La présidente du comité, Karine Elharrar, s’est emportée contre les députés. Tout en reconnaissant que les critiques étaient les bienvenues, elle a déclaré : « Il s’agit de la Knesset israélienne, essayons de nous assurer que les critiques sont formulées avec le bon langage. Appeler les gens par des noms péjoratifs n’est pas approprié. »

D’autres critiques ont été formulées, notamment de la part du ministre du Likud David Amsalem, qui s’est exprimé en séance plénière de la Knesset mercredi. Il a déclaré aux députés qu’il ne croyait pas que Bennett, un Juif orthodoxe, soit vraiment religieux.

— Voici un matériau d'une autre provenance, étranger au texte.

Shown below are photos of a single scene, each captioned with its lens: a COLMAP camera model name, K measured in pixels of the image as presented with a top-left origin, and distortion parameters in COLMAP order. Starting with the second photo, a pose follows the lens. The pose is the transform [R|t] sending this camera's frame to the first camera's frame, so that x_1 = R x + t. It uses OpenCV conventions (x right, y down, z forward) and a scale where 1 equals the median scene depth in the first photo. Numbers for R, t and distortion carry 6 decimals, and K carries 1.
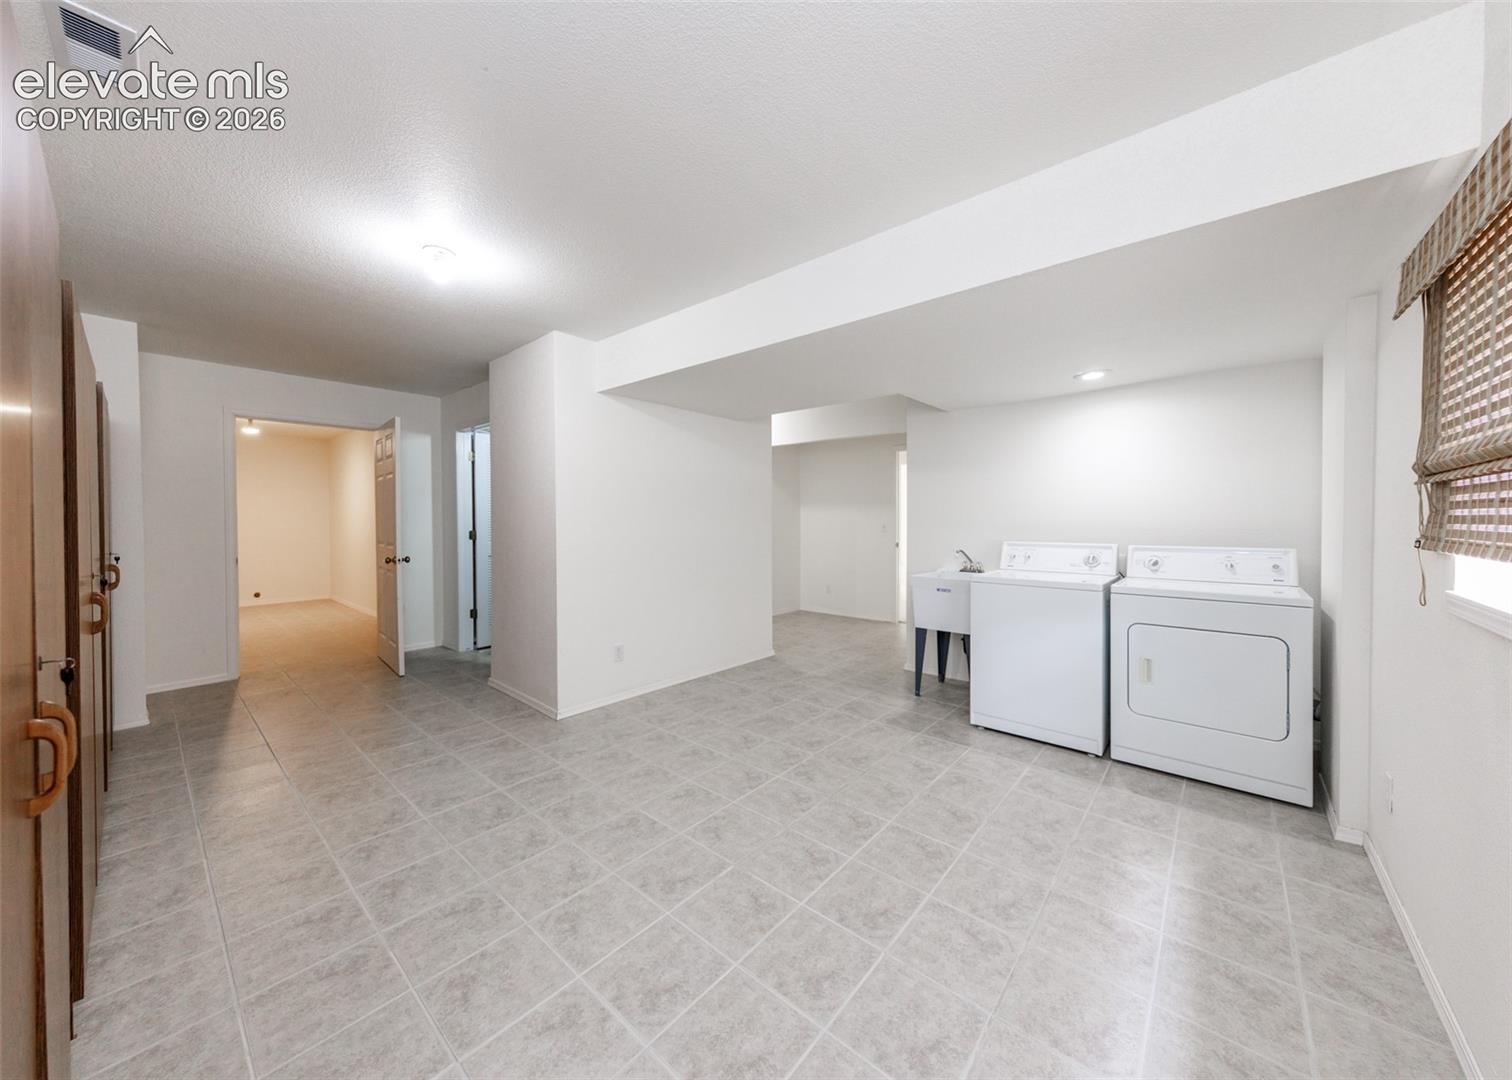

David Amsalem, ministre des Communications, prend la parole lors d’une cérémonie au ministère des Communications à Jérusalem, le 10 juillet 2019. (Crédit : Hadas Parush/Flash90)

« Quelle profanation du nom de Dieu commettez-vous », a déclaré Amsalem. « Je n’ai jamais cru qu’il était religieux. »

Alors qu’un changement de gouvernement est devenu de plus en plus probable, le discours de la droite est devenu de plus en plus alarmiste. Selon certains de ses représentants, un gouvernement réunissant la droite, le centre et la gauche pourrait condamner Israël et conduire le pays vers des temps sombres, et des manifestations de colère devant les domiciles des politiciens, l’incendie d’affiches politiques et des allégations de trahison émises via les médias traditionnels et sur les réseaux sociaux ont été constatées.

Dimanche, May Golan, députée du Likud, a qualifié Bennett et Saar de « kamikazes » lors d’une interview avec la chaîne de la Knesset.